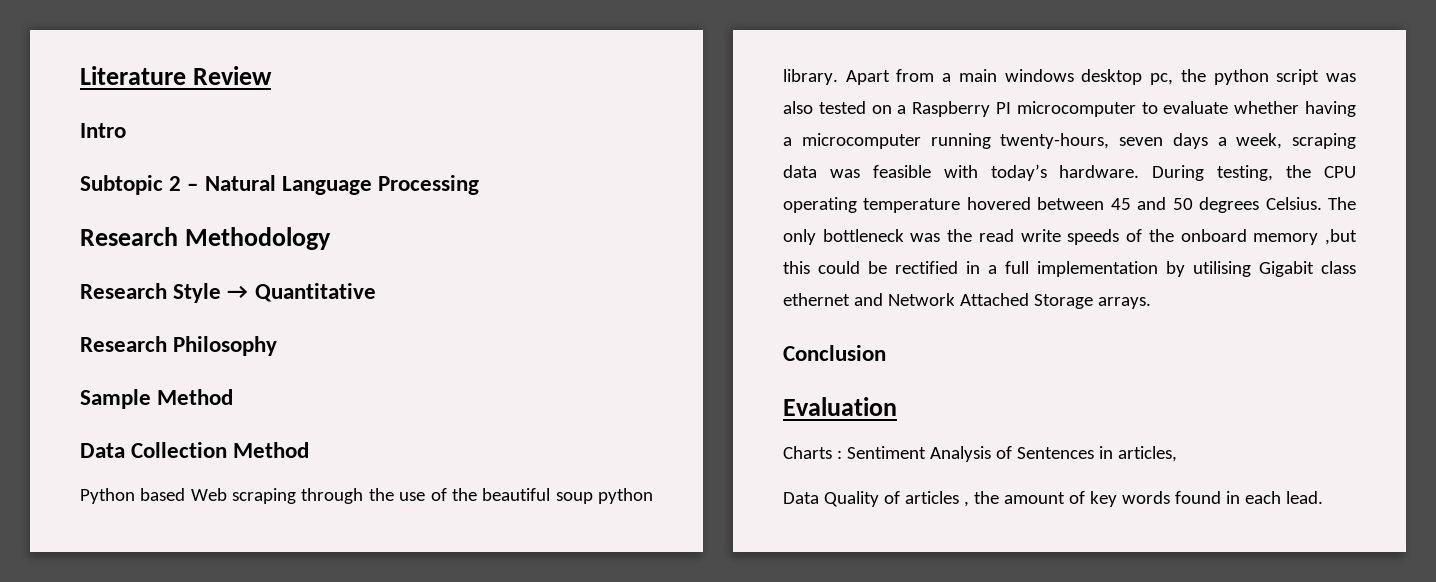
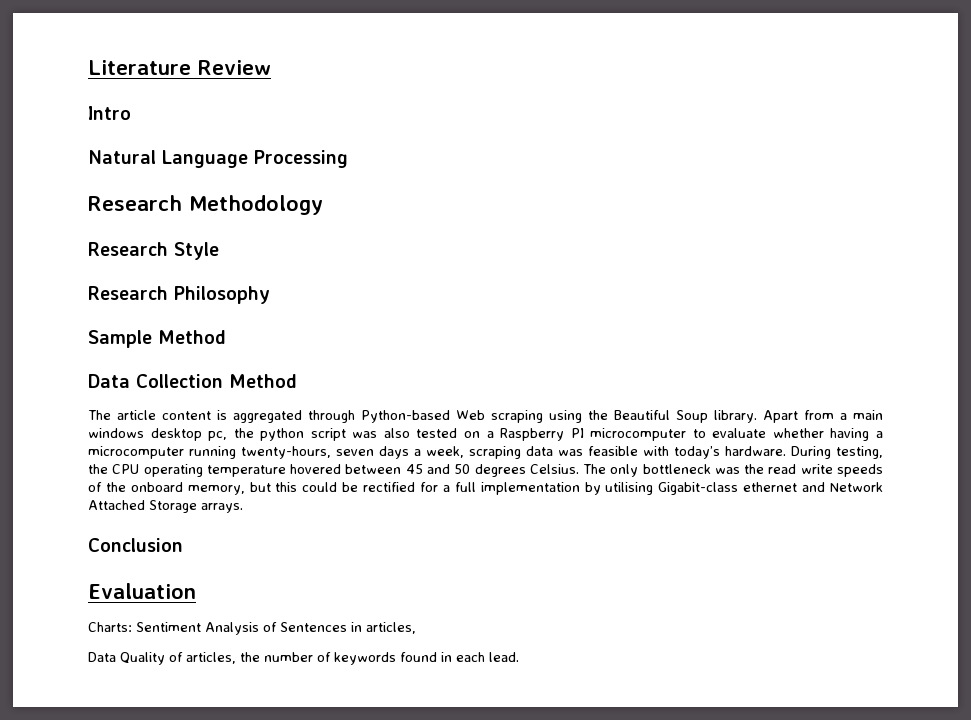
[80,175,199,195] Subtopic 2 – -> (131, 113) none
[227,283,376,302] → Quantitative -> (219, 251) none
[80,488,653,504] Python based Web scraping through the use of the beautiful soup python -> [88,410,708,423] The article content is aggregated through Python-based Web scraping using the Beautiful Soup
[1253,229,1357,245] memory ,but -> [187,482,271,495] memory, but
[966,261,980,274] in -> [420,482,438,492] for
[1259,261,1356,277] Gigabit class -> [658,482,739,495] Gigabit-class
[783,446,842,459] Charts : -> [88,622,132,632] Charts:
[904,491,1170,507] articles , the amount of key words -> [186,652,396,665] articles, the number of keywords

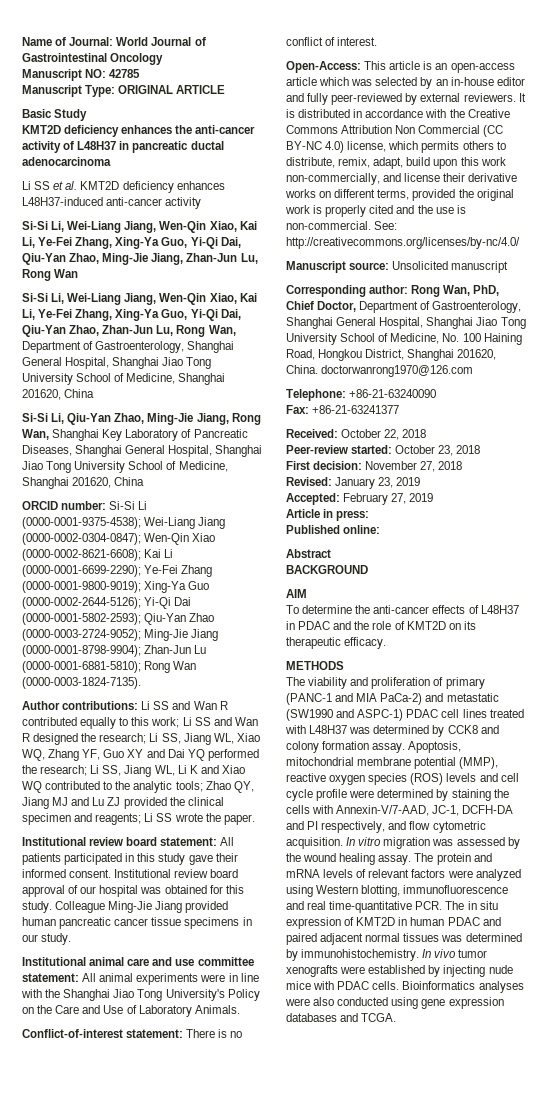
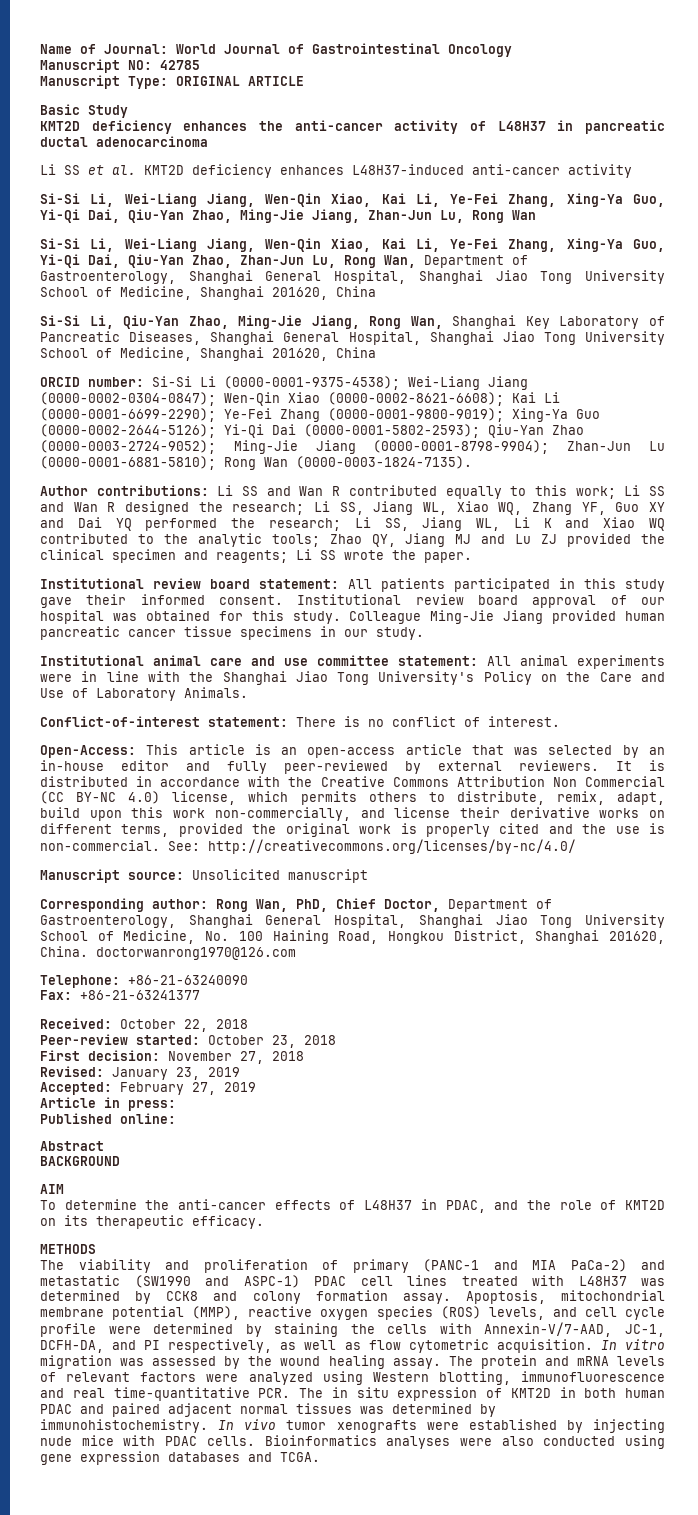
[319,77,350,86] which -> [471,745,504,755] that
[298,621,331,630] PDAC -> [445,1200,486,1213] PDAC,
[446,773,477,782] levels -> [488,1307,545,1320] levels,
[462,805,514,814] DCFH-DA -> [40,1340,104,1353] DCFH-DA,
[388,821,407,830] and -> [280,1340,361,1350] as well as
(408, 921) none -> [584,1388,617,1398] both

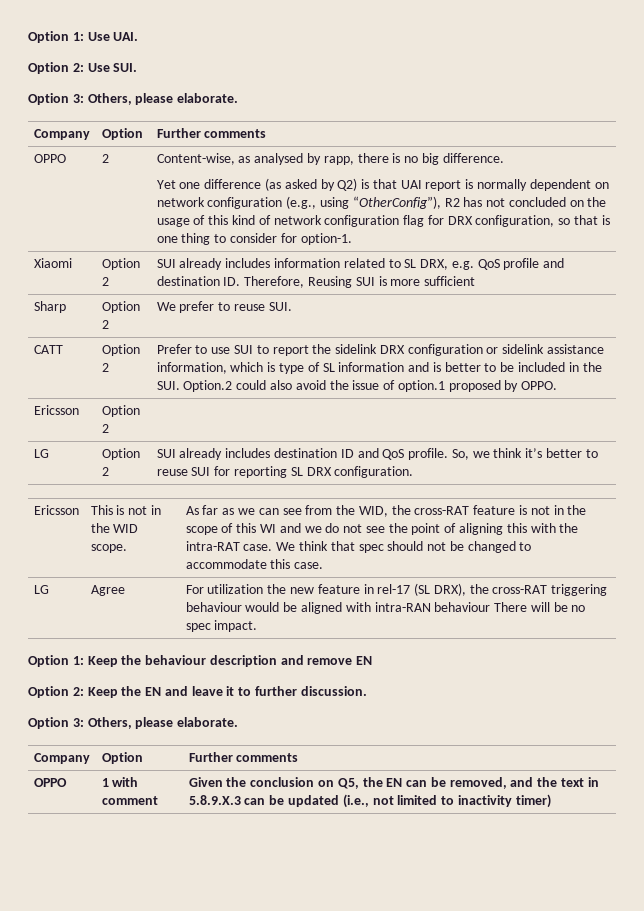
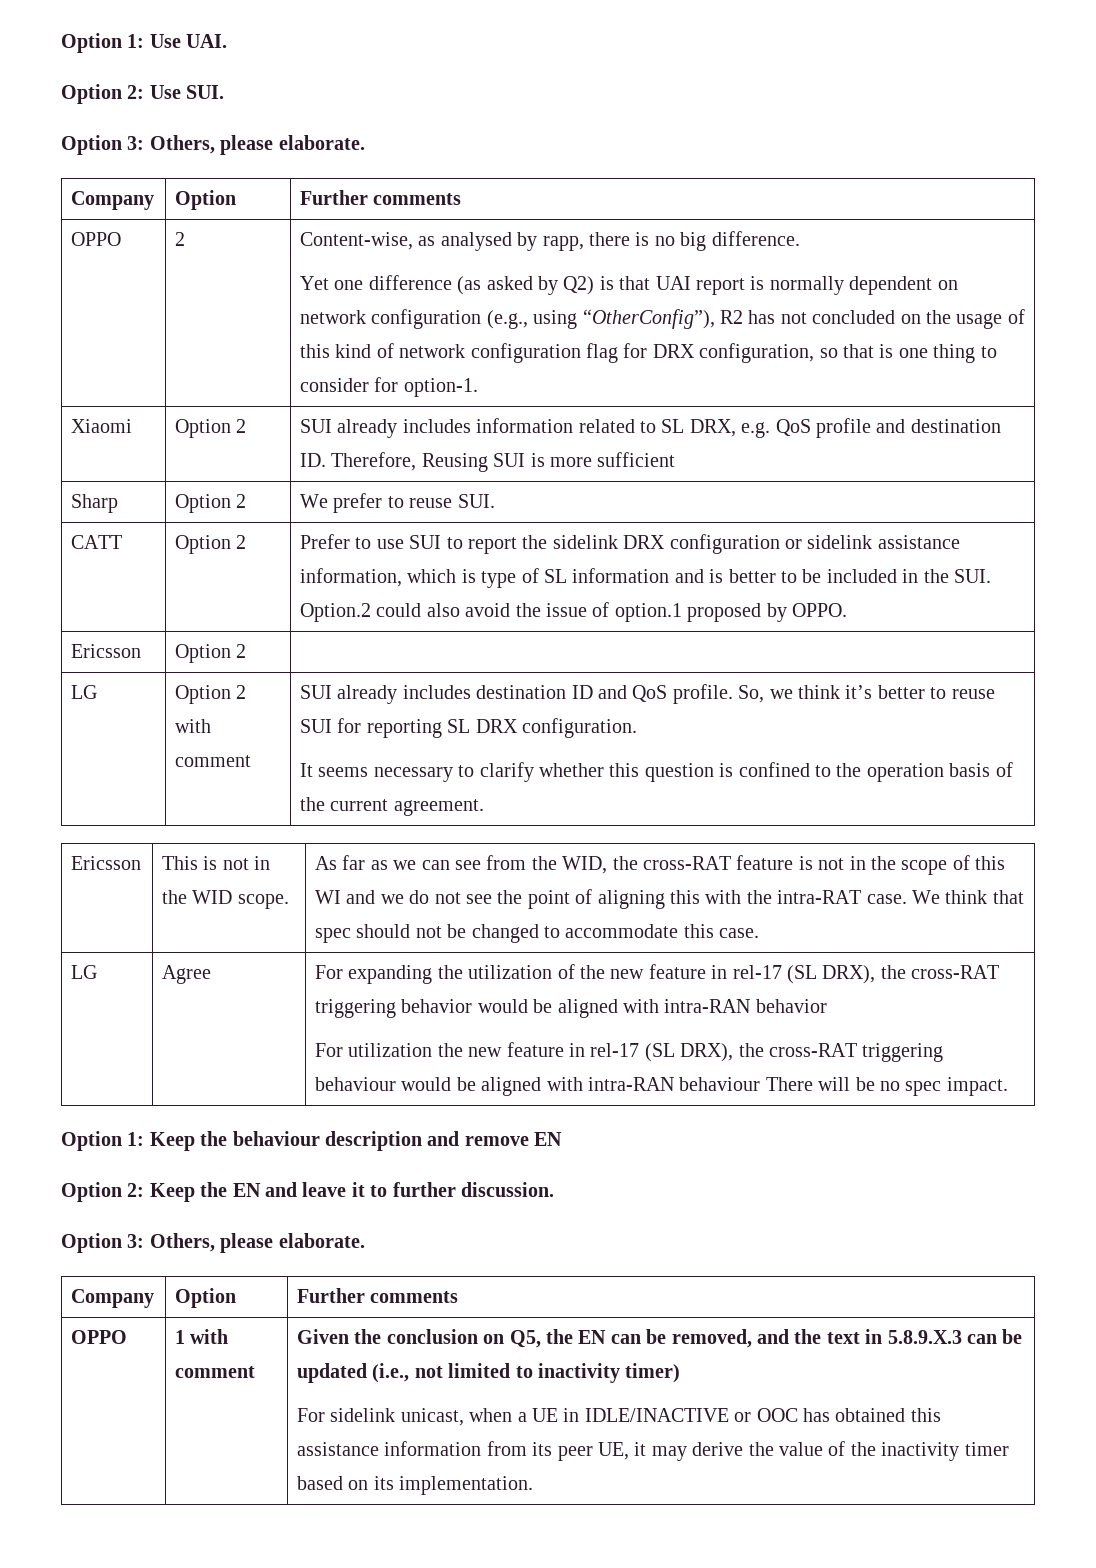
(109, 471) none -> [175,719,212,733] [175,755,252,767] with comment
(414, 472) none -> [300,762,1013,782] [300,797,484,816] // It seems necessary to clarify whether this question is confined to the operation basis of the current agreement.
(204, 589) none -> [348,964,1000,984] [315,999,827,1018] [315,1043,344,1057] expanding the utilization of the new feature in rel-17 (SL DRX), the cross-RAT triggering behavior would be aligned with intra-RAN behavior // For
(551, 801) none -> [297,1408,941,1426] [297,1441,1009,1461] [297,1476,534,1495] // For sidelink unicast, when a UE in IDLE/INACTIVE or OOC has obtained this assistance information from its peer UE, it may derive the value of the inactivity timer based on its implementation.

····················

**Task instructions:**
From the line containing "[298,621,331,630] PDAC ->" down to the last line of the entries above, copy each line exactly and nothing more. Leave pictures out.

**The answer:**
[298,621,331,630] PDAC -> [445,1200,486,1213] PDAC,
[446,773,477,782] levels -> [488,1307,545,1320] levels,
[462,805,514,814] DCFH-DA -> [40,1340,104,1353] DCFH-DA,
[388,821,407,830] and -> [280,1340,361,1350] as well as
(408, 921) none -> [584,1388,617,1398] both

(109, 471) none -> [175,719,212,733] [175,755,252,767] with comment
(414, 472) none -> [300,762,1013,782] [300,797,484,816] // It seems necessary to clarify whether this question is confined to the operation basis of the current agreement.
(204, 589) none -> [348,964,1000,984] [315,999,827,1018] [315,1043,344,1057] expanding the utilization of the new feature in rel-17 (SL DRX), the cross-RAT triggering behavior would be aligned with intra-RAN behavior // For
(551, 801) none -> [297,1408,941,1426] [297,1441,1009,1461] [297,1476,534,1495] // For sidelink unicast, when a UE in IDLE/INACTIVE or OOC has obtained this assistance information from its peer UE, it may derive the value of the inactivity timer based on its implementation.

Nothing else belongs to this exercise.